A potato-shaped dad with a goatee on his face and a crowbar in his hand scours a postapocalyptic city for his daughter. "Pookie!" he howls. "Butterbean?" he whimpers. The man continues to string together a litany of nicknames, which get increasingly creepy and more possessive: "my little peanut," "most beloved teacup cherub," "priceless turnip," but no answer. Tree limbs extend from busted tenement windows and tall grasses grow waist-high. Nature has reclaimed the city, and there doesn't seem to be anyone else around.

Despite the general stillness, the man is convinced his daughter is alive somewhere and needs his protection, which wouldn't be such a weird idea if it weren't for the fact that no immediate threats present themselves. In the context of this chill apocalypse, the urgency of the dad's worry seems baseless, an ingrained relic of a social system no longer in operation.

Eventually, the dad falls into a pit of dead dad skeletons.
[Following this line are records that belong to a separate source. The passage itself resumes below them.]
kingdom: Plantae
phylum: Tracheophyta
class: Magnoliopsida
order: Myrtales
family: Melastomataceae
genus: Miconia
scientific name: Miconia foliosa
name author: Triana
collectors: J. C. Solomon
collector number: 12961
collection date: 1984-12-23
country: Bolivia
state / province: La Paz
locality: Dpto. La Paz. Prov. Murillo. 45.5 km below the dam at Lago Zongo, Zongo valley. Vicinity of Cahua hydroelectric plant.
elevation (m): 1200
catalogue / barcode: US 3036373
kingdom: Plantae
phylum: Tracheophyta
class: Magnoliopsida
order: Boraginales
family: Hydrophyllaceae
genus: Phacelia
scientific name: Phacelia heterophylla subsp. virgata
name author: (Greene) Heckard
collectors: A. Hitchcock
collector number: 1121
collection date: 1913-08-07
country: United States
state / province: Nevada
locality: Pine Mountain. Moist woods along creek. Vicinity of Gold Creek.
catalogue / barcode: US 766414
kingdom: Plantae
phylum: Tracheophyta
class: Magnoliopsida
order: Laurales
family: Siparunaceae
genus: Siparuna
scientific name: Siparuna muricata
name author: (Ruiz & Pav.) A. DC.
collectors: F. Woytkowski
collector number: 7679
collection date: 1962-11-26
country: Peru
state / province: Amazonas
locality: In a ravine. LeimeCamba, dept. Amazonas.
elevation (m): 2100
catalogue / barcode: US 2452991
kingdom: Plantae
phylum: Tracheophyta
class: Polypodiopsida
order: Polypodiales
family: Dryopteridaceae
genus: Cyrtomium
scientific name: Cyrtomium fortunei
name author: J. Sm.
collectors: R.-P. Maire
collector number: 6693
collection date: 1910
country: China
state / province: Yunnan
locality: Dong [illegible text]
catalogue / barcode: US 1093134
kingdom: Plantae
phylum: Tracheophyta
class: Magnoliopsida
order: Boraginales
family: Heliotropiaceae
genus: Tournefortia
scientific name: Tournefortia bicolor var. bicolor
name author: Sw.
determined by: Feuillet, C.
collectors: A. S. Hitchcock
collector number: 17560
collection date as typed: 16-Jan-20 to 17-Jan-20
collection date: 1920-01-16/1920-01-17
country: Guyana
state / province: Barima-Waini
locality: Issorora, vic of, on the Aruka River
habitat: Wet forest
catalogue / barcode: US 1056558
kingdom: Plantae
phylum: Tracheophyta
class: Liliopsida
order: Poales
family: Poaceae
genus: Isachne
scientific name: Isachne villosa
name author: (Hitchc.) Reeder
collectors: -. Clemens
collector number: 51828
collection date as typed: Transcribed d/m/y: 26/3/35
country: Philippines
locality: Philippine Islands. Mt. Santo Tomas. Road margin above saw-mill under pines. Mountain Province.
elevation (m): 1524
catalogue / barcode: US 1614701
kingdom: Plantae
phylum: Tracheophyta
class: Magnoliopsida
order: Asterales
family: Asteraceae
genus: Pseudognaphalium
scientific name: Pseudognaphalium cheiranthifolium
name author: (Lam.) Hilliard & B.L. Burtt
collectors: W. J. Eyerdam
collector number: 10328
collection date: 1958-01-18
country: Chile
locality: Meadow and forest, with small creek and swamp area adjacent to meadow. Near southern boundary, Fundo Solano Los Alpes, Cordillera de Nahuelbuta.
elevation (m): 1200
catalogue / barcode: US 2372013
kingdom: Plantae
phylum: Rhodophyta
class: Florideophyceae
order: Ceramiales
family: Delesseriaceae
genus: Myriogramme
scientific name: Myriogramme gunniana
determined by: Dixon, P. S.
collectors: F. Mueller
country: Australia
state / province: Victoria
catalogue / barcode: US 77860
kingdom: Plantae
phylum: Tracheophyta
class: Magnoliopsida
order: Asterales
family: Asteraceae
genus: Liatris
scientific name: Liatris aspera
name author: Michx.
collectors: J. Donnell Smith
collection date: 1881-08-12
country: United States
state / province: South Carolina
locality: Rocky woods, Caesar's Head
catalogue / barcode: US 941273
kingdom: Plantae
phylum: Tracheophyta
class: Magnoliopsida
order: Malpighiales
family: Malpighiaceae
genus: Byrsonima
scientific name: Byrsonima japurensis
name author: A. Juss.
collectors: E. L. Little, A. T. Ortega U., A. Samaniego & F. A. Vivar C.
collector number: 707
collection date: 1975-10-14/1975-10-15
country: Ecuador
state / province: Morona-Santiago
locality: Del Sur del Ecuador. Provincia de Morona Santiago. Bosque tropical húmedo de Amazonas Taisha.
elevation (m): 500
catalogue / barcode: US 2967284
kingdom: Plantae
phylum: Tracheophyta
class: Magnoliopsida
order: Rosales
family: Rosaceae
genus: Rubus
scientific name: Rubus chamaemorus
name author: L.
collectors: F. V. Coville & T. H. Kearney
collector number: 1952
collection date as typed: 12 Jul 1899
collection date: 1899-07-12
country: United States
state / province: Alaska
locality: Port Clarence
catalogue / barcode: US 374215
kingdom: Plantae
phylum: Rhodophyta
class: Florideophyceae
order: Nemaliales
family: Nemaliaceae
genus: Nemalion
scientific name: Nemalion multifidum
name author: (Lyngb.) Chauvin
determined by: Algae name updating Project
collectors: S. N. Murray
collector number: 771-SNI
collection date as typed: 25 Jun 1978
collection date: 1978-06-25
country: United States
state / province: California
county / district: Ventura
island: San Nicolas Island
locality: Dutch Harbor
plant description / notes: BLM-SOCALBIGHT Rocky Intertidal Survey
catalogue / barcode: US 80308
When he emerges, his potato-shaped daughter finds him, and then a bunch of other potato-shaped women appear out of nowhere and dismantle his body. They remove his goatee, his boots, his crowbar—the symbolic elements of his masculinity—and then disperse.

I just ruined for you the plot of Taylor Dow's latest comic book, Apocalypse Dad, a small, dense, nuanced, and formally inventive comic published by Cold Cube Press. But you don't really read for the plot, do you? And anyway, there's a lot more to be excited about in Dow's work.


Taylor Dow will be at the Cold Cube Press table at Short Run's Zine & Print Fair, which is part of the Graphic Masters exhibition opening night on Thursday, June 9, at Seattle Art Museum.

The dad in Apocalypse Dad is an anti-Orpheus. Instead of being the musician/poet of Greek myth whose songs/poems were so good they could command animals and animate stone, the dad is a barking doofus whose words do nothing. Instead of finding his Eurydice in hell, the dad's Eurydice finds him when he stops looking. Instead of being torn apart by shrieking harpies and having his head tossed into a river where it will eventually wash up on the isle of Lesbos still singing, silent women calmly dismantle the dad and effectively decommission him, the only violent-seeming thing in their world. In reframing the harpies this way, Dow embraces loss as an inevitability to be endured with quiet determination and not a tragedy to be gilded with lines of verse.

Even if you're not into geeking out about good examples of literary deconstruction (we can't all be insufferable), Dow's work is fantastic.

Dow publishes a few different strips over at the Seattle Weekly, mostly illustrations of stories from Olympia's touring bands and personal-essay-type comics about life in Seattle. Regardless of ambition or purpose, the comics are varied in line and structure—rather than cramming stories into predetermined grids, Dow imagines new frames to suit the contours of the story.

The cartooning in Apocalypse Dad is flat-out beautiful. Illustrations of single objects—an unbroken window, a weed bowing under the weight of blood—separate the book into sections. These unexpected visual refrains sometimes set the tone for the next section while calling back to an image from the last. Sometimes they act as foreboding omens, or simply add depth to characters. My favorite example of the interplay between story and still image happens in the middle of the book. The dad yells "Pooooooookie!" into the air, and the facing page is a drawing of an empty cardboard box with frayed flaps that reflect the dad's outstretched arms. Makes you feel sad for the dad.

When I finished Apocalypse Dad, I creeped the hell out of Dow's Tumblr and read everything on it. Another short comic book, Abruption, which you can read for free online, floored me. This one is about the dread of getting too close to people. This comic, which won Best of the Fest at the Olympia Comics Festival in 2014, emphasizes Dow's incredible knack for pacing, for cinematic storytelling, and for developing meaningful relationships between form, content, and the traditions of thought that inform each.